Exercise description -
Copy out every line of the entries below word for word, keeping their spelling, punctuation, and line breaks unchanged.
── Supplied information
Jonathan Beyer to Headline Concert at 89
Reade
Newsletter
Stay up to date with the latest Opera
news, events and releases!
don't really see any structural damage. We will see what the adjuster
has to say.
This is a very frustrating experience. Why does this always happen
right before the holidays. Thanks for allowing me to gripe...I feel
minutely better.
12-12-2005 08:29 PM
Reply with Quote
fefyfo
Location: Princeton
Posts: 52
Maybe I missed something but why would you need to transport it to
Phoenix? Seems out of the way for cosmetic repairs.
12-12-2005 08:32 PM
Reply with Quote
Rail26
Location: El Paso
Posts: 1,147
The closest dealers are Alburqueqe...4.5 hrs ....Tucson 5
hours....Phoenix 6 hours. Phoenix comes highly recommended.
────
The completed task -
Jonathan Beyer to Headline Concert at 89
Reade
Newsletter
Stay up to date with the latest Opera
news, events and releases!
don't really see any structural damage. We will see what the adjuster
has to say.
This is a very frustrating experience. Why does this always happen
right before the holidays. Thanks for allowing me to gripe...I feel
minutely better.
12-12-2005 08:29 PM
Reply with Quote
fefyfo
Location: Princeton
Posts: 52
Maybe I missed something but why would you need to transport it to
Phoenix? Seems out of the way for cosmetic repairs.
12-12-2005 08:32 PM
Reply with Quote
Rail26
Location: El Paso
Posts: 1,147
The closest dealers are Alburqueqe...4.5 hrs ....Tucson 5
hours....Phoenix 6 hours. Phoenix comes highly recommended.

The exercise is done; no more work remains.